FARMINGTON — For the past five years, Tyler Craig has been traveling around the country to wrestle. This Saturday, his family will be traveling from around the country to Maine to watch him wrestle.
Relatives from New York, Pennsylvania and Nebraska will watch Craig and his Mt. Blue Cougars compete for the Class A title at Windham High School. The unbeaten, 106-pound Craig, who already has a national championship on his resume, will be trying to become the first freshman to win a state individual title in Mt. Blue’s storied history.
Craig, 40-0 with 29 pins, will be the top seed in his weight class.
All of that may seem to add up to a lot of pressure for a freshman wrestler. But Craig, a veteran of meets eight times as large as Saturday’s eight-man bracket, will treat it like the mat veteran he is.
“He’s doesn’t have that deer-in-headlights look as most freshmen have had heading into the state meet,” Mt. Blue coach Bob O’Connor said.
There will be more talented wrestlers competing on Saturday, but none more dedicated to or passionate about the sport.
Craig has come a long way since they first met, when Craig joined O’Connor’s Pee-Wee wrestling program.
“He was kind of raw. The first few years, he took his lumps,” O’Connor said. “We was kind of a long, gangly kid that got better by wrestling.”
“He’s the perfect example of what summertime wrestling and dedication can do for you,” he added.
Craig learned wrestling from his father, Robert, who wrestled in high school in New York. When the family moved from Florida to Maine, he joined the Farmington rec program and gradually gained an appreciation for wrestling’s competitive uniqueness.
“I was never really natural when it came to learning new moves, so we just had to practice a lot,” he said.
Practicing with his father on a mat in their garage and wrestling year-round in at least 100 matches per year, Craig developed into a technically proficient wrestler with, as O’Connor explained, “a never-say-die attittude.”

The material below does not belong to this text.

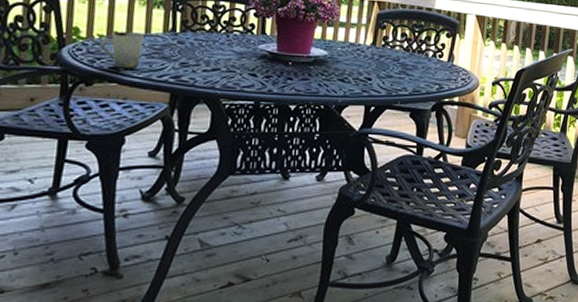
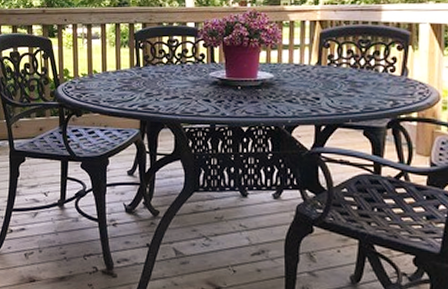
cup: present [100,31,145,69] -> none [84,70,116,101]

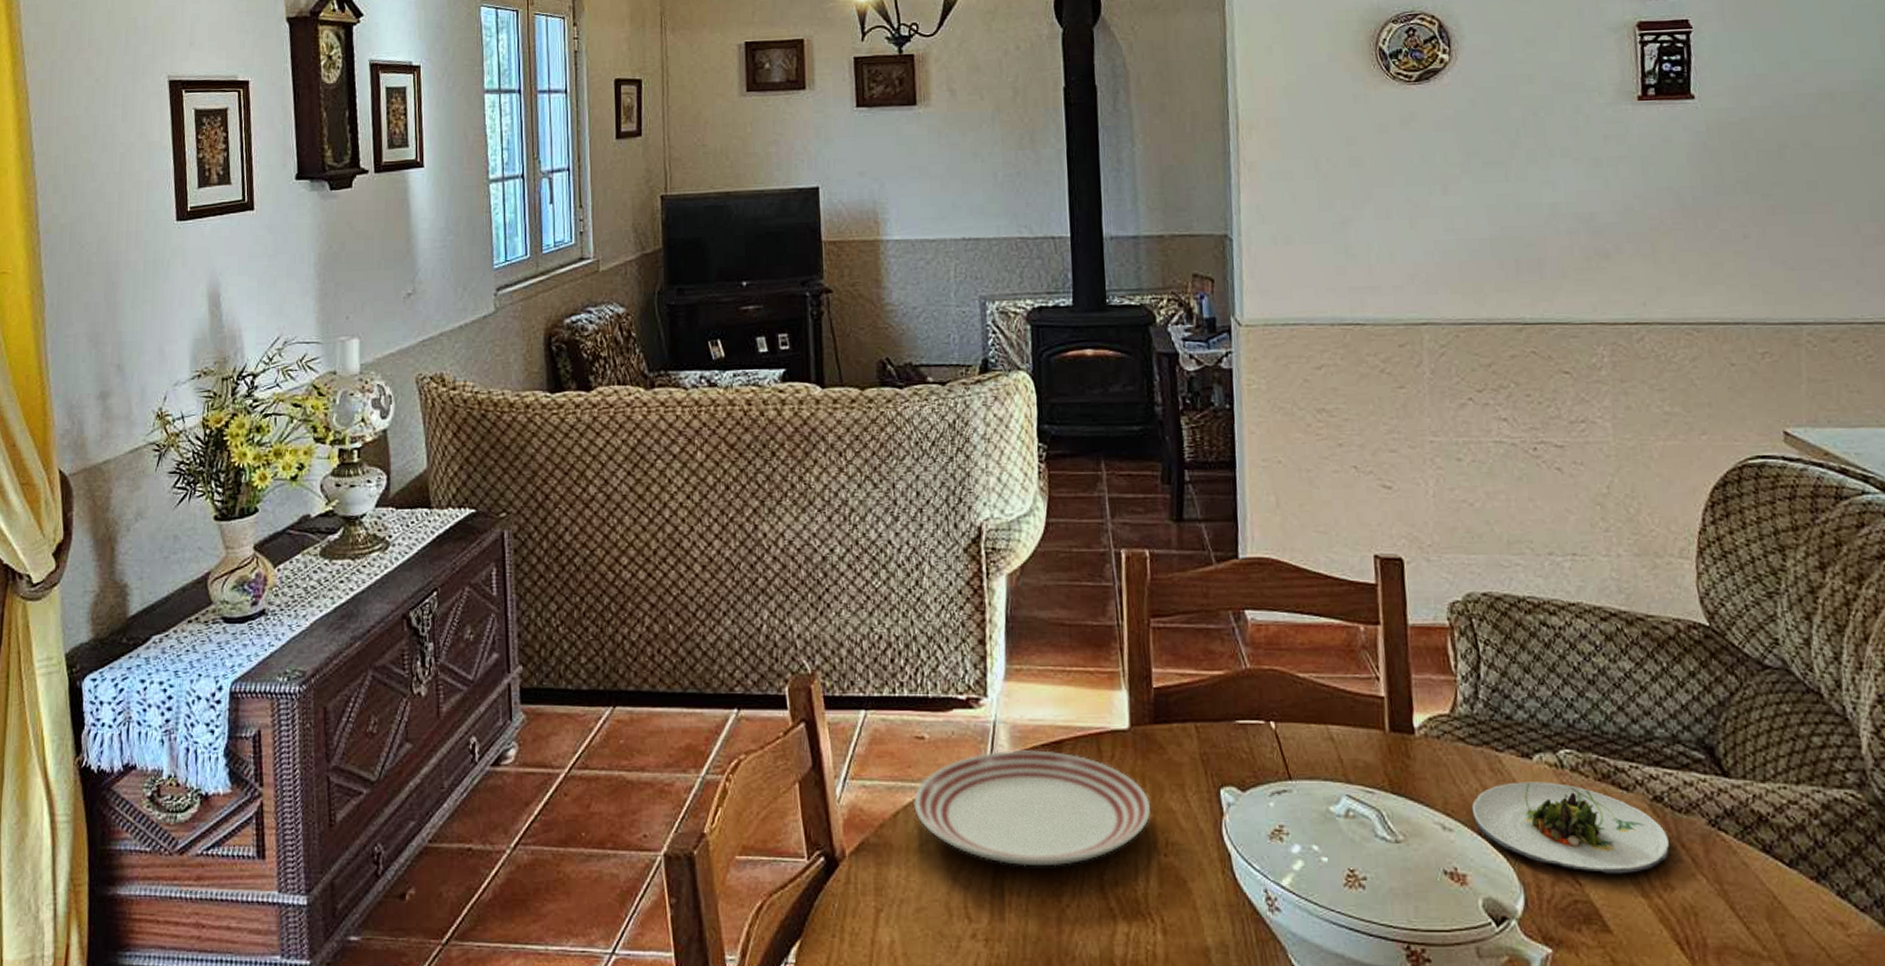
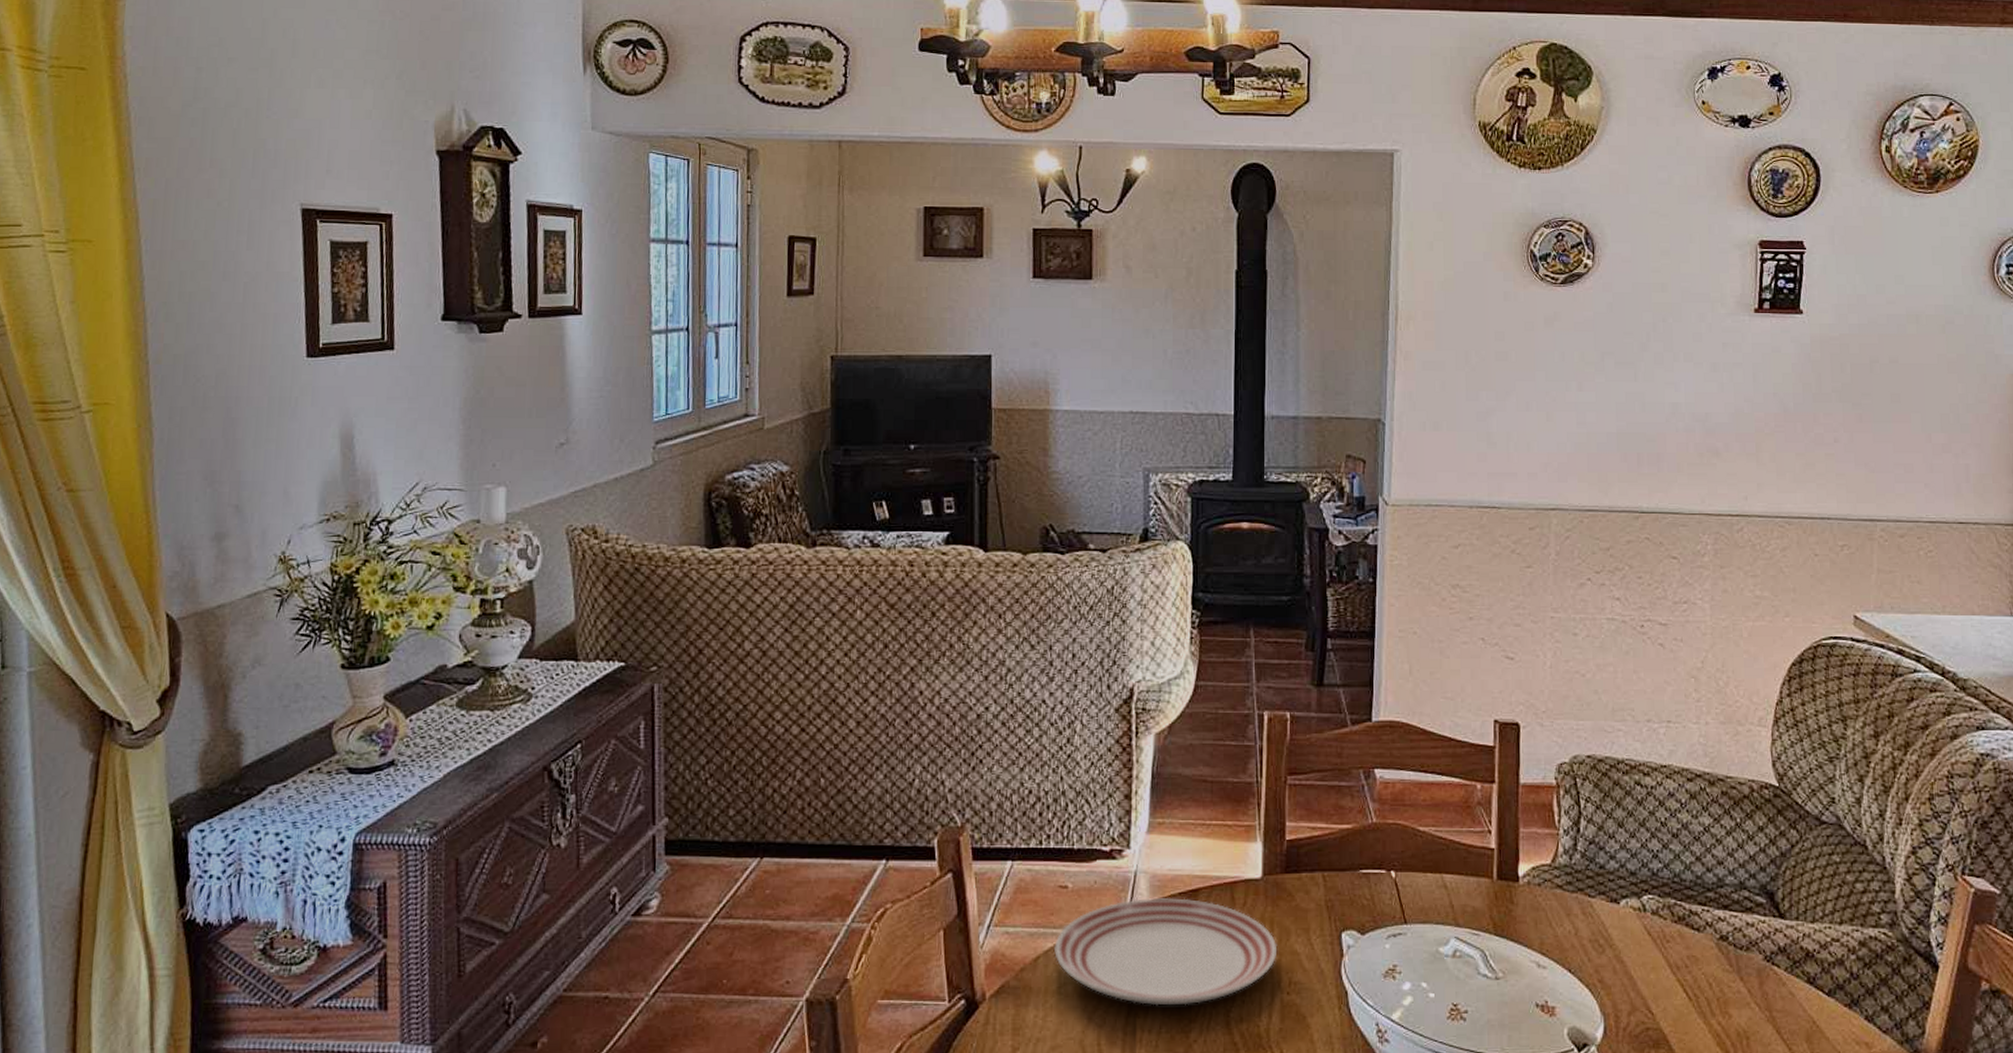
salad plate: present [1471,782,1670,874] -> none [1564,924,1731,1005]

The out-of-state tournaments Craig competes in often dwarf any held in Maine, with as many as 2,000 wrestlers competing on 20 mats.
“It’s really crazy, because the brackets aren’t just eight-man brackets like you have here,” Craig said. “Sometimes you can have 64-man brackets, and there aren’t the five-match limits like you have here. You’re pretty sore the next day.”
Before his high school career began, he wrestled in some of the biggest meets in the nation, such as the Ohio Tournament of Champions, Brute Empire Nationals and the Big Horn Nationals in Colorado, where he won the 14 & under 110-pound title.
“It’s just an awesome feeling when you achieve something in wrestling,” he said. “It’s not like team sports where if the team wins, you may not have had anything to do with it. When you’re on the mat and you’re victorious, you can say you did it and that all of the hard work paid off.”
Not surprisingly, wrestling in smaller meets back home was a bit of a letdown for Craig. He lost a preseason meet to Fryeburg Academy’s Connor Sheehan. Even though Sheehan is a defending state champion and wrestles in the 113-pound class, Craig was disappointed that he wasn’t as focused as he should have been for the match.
Focus continued to be an issue during the season, although it never came close to translating into another loss.
“His focus was there during the season, but it was kind of hit-and-miss throughout the year because of the competition he faced,” O’Connor said. “He did wrestle to his competition and had some major decisions and techs where he should have pinned the kids.”
“It’s anticlimactic (wrestling a high school schedule),” Craig said. “It is a little difficult when you’re not facing the best competition. You can’t expect to get better just by wrestling.”
That means compensating by putting in more time on the practice mat at home, where he and his father are joined by younger brothers Cody, a seventh-grader, and Jacob, a third-grader and fellow national champion.
Despite wrestling too methodically, as he put it, Craig rolled through the KVAC championships. More focused at regionals, he dominated, pinning all three of his opponents in the first period.
Craig’s opponents shouldn’t count on a letdown from him this week. Winning a state title and competing in New Englands are all the motivation he needs.
“I think I need to really focus, tune in and do what I always do, which is just go in there and work hard,” he said.